:: PASSAGE TO READ ::
---------------
Lawyers have spoken out against the mandatory detention of children following the release of a “deeply shocking” report by the Australian Human Rights Commission (AHRC).

Lawyers have spoken out against the mandatory detention of children following the release of a “deeply shocking” report by the Australian Human Rights Commission (AHRC).

Claire Hammerton, spokesperson for Australian Lawyers for Human Rights, said the report revealed that the Australian government was engaged in “systematic child abuse”.

“There is no reasonable justification for the policy of keeping children in immigration detention,” she said.

The Human Rights Law Centre’s director of legal advocacy, Daniel Webb, called Australia’s treatment of asylum seeker children “one of the most punitive policy approaches in the world”.

“It’s harmful. It’s a breach of international law. It must end,” he said.

The Australian Bar Association (ABA) has called on the government to accept the report’s recommendations and release children and their families from immigration detention in Australia and Nauru.

ABA president Fiona McLeod SC said the harm to children in detention is “a matter of grave concern” and puts Australia in breach of its international obligations under the Convention on the Rights of the Child.

Ms McLeod insisted that the government amend the Migration Act to strictly limit the period of time children and their families can be detained for the purposes of health, identity and security checks.

“We have independent, verifiable, categorically clear evidence provided by doctors and other trained medical professionals that children in detention are suffering horrendously,” said Australian Lawyers Alliance spokesperson Greg Barns.

Mr Barns said it was unacceptable to have a single child in detention and criticised the government for being in possession of the report since November without taking remedial action.

“In those few months, children have endured suffering that they need not have endured.”

The AHRC report, The Forgotten Children, is the product of a year-long national inquiry to investigate the impact of prolonged detention on the health, wellbeing and development of children.

The report “gives a voice” to the hundreds of children still in detention by integrating findings from five public hearings, 239 submissions and over one thousand interviews with children and parents.

It presents evidence from scholarly research and Department of Immigration and Border Protection data as well as the views of medical experts and the Australian community.

The AHRC found that there were 128 incidents of self-harm amongst children in detention over a 15-month period during 2013 and 2014.

It showed that 34 per cent of child detainees suffer from severe mental health disorders and require psychiatric support, compared to two per cent of children in the general community.

The report also revealed that children in detention were exposed to unacceptable levels of assault, including sexual assault and violence.

“Never again should any child be treated in this way in Australia’s name,” said AHRC president Professor Gillian Triggs (pictured).

Professor Triggs recently came under fire for recommending that a Papuan refugee be released from immigration detention.

Prime Minister Tony Abbott said Professor Triggs demonstrated “extremely questionable judgement”, but human rights groups have since said his criticisms were politically motivated and inappropriate.
---------------
:: SOURCE INFORMATION ::
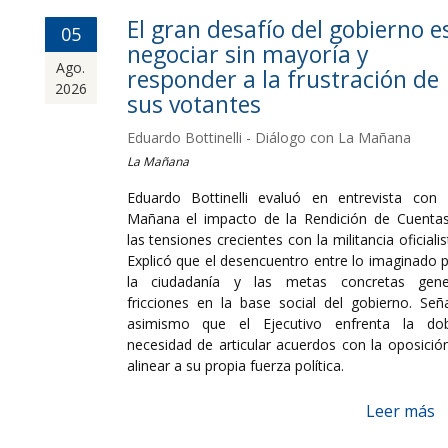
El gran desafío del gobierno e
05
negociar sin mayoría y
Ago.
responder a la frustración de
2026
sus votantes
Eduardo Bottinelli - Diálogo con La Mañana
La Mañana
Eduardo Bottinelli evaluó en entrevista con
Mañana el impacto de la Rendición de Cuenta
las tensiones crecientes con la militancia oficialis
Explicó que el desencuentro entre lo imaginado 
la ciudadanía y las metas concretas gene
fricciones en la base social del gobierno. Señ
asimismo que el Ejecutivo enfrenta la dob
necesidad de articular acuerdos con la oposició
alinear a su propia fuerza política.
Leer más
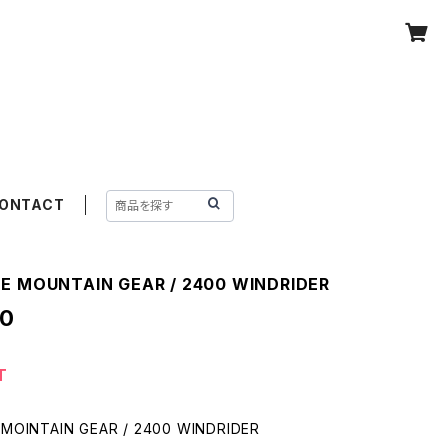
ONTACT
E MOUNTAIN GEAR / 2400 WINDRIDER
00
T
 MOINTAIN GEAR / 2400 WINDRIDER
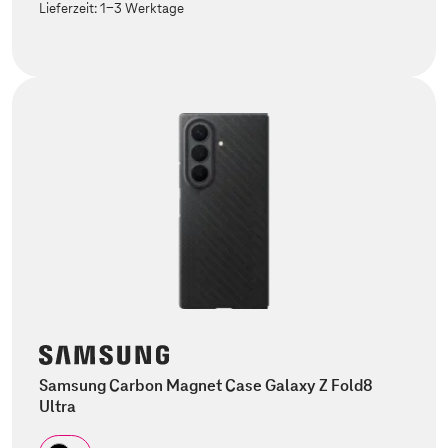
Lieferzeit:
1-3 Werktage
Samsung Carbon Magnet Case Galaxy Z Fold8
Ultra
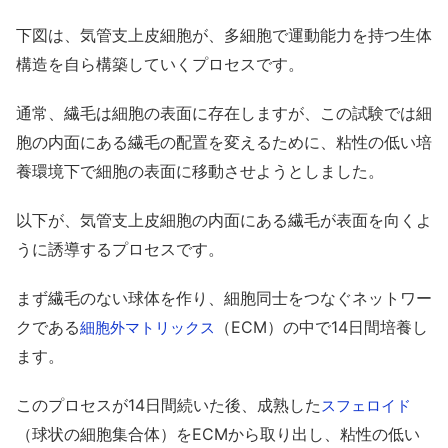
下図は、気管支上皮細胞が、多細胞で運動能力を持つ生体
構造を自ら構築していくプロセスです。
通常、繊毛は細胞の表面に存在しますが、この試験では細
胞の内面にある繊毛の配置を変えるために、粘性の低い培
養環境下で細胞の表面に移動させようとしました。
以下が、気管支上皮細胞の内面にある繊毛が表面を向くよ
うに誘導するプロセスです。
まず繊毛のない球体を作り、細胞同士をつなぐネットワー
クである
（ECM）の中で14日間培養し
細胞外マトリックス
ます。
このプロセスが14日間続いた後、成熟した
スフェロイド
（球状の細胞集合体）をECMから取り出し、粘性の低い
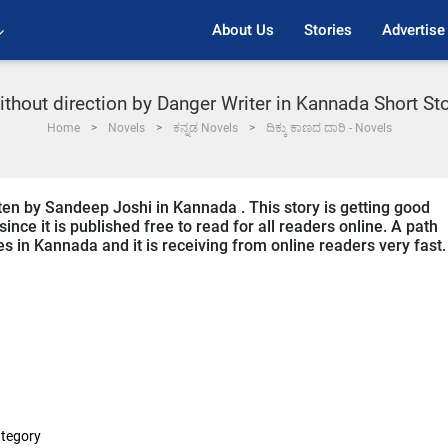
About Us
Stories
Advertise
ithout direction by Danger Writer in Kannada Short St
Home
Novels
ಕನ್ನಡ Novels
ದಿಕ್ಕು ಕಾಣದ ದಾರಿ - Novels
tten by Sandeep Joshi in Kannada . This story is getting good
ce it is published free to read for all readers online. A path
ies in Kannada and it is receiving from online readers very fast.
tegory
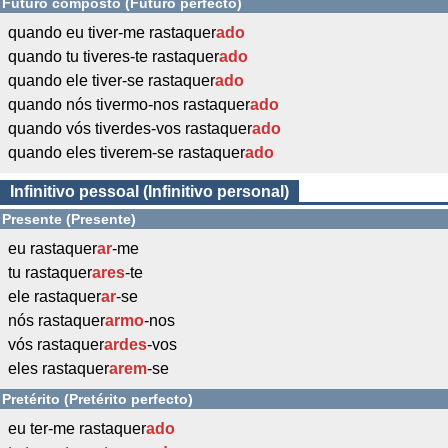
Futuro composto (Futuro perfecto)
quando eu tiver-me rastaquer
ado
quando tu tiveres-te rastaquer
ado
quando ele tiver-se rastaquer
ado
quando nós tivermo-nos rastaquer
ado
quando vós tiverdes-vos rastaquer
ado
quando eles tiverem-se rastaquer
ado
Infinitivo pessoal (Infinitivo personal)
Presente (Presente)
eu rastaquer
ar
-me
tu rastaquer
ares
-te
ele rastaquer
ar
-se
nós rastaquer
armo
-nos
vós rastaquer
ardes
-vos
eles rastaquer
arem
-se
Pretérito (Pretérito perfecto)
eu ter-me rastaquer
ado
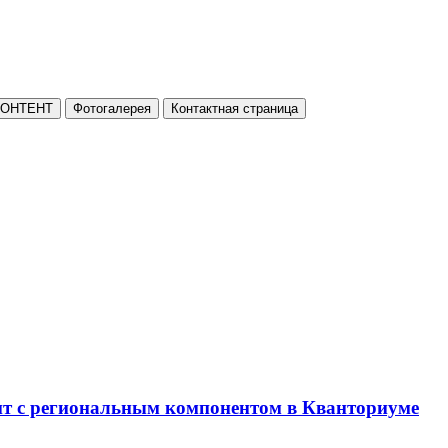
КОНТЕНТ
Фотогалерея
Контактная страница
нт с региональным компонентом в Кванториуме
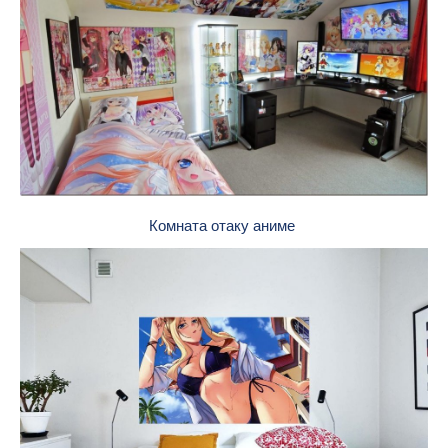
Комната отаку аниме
---------------
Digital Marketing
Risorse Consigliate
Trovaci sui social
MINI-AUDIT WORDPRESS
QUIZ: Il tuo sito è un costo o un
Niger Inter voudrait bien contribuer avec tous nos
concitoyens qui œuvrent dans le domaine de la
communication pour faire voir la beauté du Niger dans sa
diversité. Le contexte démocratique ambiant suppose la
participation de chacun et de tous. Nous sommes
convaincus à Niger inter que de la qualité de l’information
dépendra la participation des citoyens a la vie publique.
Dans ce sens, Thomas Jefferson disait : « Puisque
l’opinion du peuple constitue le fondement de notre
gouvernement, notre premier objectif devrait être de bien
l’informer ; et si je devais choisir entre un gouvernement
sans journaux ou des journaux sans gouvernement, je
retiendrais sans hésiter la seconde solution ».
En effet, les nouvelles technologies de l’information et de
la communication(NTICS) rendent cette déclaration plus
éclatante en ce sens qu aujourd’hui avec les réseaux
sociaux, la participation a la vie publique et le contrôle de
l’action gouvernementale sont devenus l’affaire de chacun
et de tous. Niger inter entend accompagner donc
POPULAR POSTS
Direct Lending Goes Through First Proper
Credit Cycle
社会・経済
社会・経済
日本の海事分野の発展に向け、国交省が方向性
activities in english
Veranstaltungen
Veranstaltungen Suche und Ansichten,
---------------
Please list every person named in the article on child detention, with the role the article gives each one.

:: RESULT FOR THIS EXERCISE ::
- Claire Hammerton: spokesperson for Australian Lawyers for Human Rights
- Daniel Webb: the Human Rights Law Centre's director of legal advocacy
- Fiona McLeod SC: president of the Australian Bar Association (ABA)
- Greg Barns: Australian Lawyers Alliance spokesperson
- Professor Gillian Triggs: president of the Australian Human Rights Commission (AHRC)
- Tony Abbott: Prime Minister